─── Document passage

What did he think he was signing up for?
In a surreal interview with Reuters at the end of last week, President Donald Trump admitted that he missed driving and conceded that being the Leader of the Free World is much, much harder than he thought it would be.
“I loved my previous life,” he told the wire service. “I had so many things going on. This is more work than in my previous life. I thought it would be easier.”
He added, later: “I do miss my old life. This -- I like to work. But this is actually more work.”
Leading a nation of 321.4 million people in a world that is becoming increasingly complex and, in some sectors more dangerous, is, by definition, hard work. And if it’s not, you’re not doing it right.
For evidence, look no further than the before and after photographs of Trump’s predecessors.
Virile and youthful by the start of their four- or eight-year terms of office, the cares and worries and burdens of the job are fairly etched into their faces by the time they leave.

──────

Goal a - Copy the listing below word for word, everything from its first line down to the line that contains "common name: Rhombic copperleaf", with both of those lines included.

─── The input

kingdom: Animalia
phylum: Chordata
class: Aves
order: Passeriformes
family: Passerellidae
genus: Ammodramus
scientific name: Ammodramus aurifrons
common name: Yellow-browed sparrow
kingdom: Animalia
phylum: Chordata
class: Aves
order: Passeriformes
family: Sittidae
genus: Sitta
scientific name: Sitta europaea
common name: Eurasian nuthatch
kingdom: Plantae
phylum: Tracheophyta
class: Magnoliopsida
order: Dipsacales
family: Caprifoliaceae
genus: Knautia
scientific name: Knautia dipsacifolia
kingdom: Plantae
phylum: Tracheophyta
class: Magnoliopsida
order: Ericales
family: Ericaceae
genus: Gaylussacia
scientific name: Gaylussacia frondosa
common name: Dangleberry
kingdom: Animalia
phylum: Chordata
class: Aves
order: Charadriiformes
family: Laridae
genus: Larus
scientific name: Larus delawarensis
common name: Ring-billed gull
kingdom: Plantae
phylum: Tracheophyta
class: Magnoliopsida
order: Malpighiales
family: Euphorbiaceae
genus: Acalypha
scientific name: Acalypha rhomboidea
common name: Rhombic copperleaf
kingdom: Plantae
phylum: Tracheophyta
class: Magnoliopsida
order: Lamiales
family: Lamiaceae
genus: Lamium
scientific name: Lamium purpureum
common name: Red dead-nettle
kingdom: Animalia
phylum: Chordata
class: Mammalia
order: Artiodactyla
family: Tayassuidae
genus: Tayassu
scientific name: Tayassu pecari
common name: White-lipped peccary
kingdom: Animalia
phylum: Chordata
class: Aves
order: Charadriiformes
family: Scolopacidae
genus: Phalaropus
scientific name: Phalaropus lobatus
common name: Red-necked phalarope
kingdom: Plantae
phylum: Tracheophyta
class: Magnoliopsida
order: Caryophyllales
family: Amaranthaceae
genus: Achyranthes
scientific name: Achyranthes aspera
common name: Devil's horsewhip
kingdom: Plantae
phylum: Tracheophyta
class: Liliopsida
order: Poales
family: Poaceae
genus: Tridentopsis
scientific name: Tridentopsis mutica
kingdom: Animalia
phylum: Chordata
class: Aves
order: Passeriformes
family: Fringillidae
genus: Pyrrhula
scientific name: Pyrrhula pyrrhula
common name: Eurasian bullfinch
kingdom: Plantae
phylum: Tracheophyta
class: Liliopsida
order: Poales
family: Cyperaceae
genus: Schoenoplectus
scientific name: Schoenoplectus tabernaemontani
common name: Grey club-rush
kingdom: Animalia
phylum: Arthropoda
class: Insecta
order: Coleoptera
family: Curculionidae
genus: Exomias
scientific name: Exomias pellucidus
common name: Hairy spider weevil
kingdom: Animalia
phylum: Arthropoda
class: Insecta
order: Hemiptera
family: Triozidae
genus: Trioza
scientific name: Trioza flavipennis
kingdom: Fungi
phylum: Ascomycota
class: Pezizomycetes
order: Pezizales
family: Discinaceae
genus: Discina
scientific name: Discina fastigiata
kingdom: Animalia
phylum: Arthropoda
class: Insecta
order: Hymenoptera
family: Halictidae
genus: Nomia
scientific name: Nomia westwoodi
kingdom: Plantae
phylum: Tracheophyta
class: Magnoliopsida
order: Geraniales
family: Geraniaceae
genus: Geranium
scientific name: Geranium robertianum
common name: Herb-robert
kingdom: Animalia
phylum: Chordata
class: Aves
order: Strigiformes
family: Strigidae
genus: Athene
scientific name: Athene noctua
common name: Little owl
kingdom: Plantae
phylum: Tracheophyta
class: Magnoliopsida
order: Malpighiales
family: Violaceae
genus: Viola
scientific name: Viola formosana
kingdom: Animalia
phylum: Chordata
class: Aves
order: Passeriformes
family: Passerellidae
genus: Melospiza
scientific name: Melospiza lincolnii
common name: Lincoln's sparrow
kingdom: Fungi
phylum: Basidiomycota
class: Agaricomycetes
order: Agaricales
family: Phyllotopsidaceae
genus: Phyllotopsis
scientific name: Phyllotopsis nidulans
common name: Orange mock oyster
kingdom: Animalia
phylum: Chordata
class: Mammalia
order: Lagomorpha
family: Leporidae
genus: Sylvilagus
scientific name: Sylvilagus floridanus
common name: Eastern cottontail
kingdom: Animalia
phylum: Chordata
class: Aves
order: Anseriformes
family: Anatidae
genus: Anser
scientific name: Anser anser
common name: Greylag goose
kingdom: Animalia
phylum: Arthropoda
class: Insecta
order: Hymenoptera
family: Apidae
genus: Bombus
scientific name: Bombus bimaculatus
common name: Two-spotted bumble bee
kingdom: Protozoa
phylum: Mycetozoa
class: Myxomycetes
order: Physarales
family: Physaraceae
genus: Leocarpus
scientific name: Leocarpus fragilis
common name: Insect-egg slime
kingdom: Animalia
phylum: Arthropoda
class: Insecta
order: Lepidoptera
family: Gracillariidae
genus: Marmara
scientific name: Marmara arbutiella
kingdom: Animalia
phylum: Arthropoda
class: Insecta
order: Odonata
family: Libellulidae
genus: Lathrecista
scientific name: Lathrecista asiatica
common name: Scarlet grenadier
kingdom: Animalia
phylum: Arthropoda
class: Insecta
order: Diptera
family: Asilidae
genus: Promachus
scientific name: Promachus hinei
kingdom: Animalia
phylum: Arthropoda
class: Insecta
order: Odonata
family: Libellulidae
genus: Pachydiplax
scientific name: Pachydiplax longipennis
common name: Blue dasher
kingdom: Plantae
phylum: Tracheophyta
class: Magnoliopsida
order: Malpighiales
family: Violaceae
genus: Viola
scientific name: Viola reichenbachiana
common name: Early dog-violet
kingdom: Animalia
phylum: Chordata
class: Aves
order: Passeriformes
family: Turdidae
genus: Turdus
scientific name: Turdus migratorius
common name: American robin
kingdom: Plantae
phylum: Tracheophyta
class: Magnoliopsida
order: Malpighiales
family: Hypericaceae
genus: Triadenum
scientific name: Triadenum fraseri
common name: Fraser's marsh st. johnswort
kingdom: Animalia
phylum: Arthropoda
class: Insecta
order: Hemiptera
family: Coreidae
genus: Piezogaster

──────

Goal b -
Answer these about the article on Trump's interview:
(i) Which wire service interviewed Trump?
(ii) How many people does the article say live in the nation he leads?
(iii) What activity did Trump admit he missed?

Exercise output a -
kingdom: Animalia
phylum: Chordata
class: Aves
order: Passeriformes
family: Passerellidae
genus: Ammodramus
scientific name: Ammodramus aurifrons
common name: Yellow-browed sparrow
kingdom: Animalia
phylum: Chordata
class: Aves
order: Passeriformes
family: Sittidae
genus: Sitta
scientific name: Sitta europaea
common name: Eurasian nuthatch
kingdom: Plantae
phylum: Tracheophyta
class: Magnoliopsida
order: Dipsacales
family: Caprifoliaceae
genus: Knautia
scientific name: Knautia dipsacifolia
kingdom: Plantae
phylum: Tracheophyta
class: Magnoliopsida
order: Ericales
family: Ericaceae
genus: Gaylussacia
scientific name: Gaylussacia frondosa
common name: Dangleberry
kingdom: Animalia
phylum: Chordata
class: Aves
order: Charadriiformes
family: Laridae
genus: Larus
scientific name: Larus delawarensis
common name: Ring-billed gull
kingdom: Plantae
phylum: Tracheophyta
class: Magnoliopsida
order: Malpighiales
family: Euphorbiaceae
genus: Acalypha
scientific name: Acalypha rhomboidea
common name: Rhombic copperleaf

Exercise output b -
(i) Reuters
(ii) 321.4 million
(iii) Driving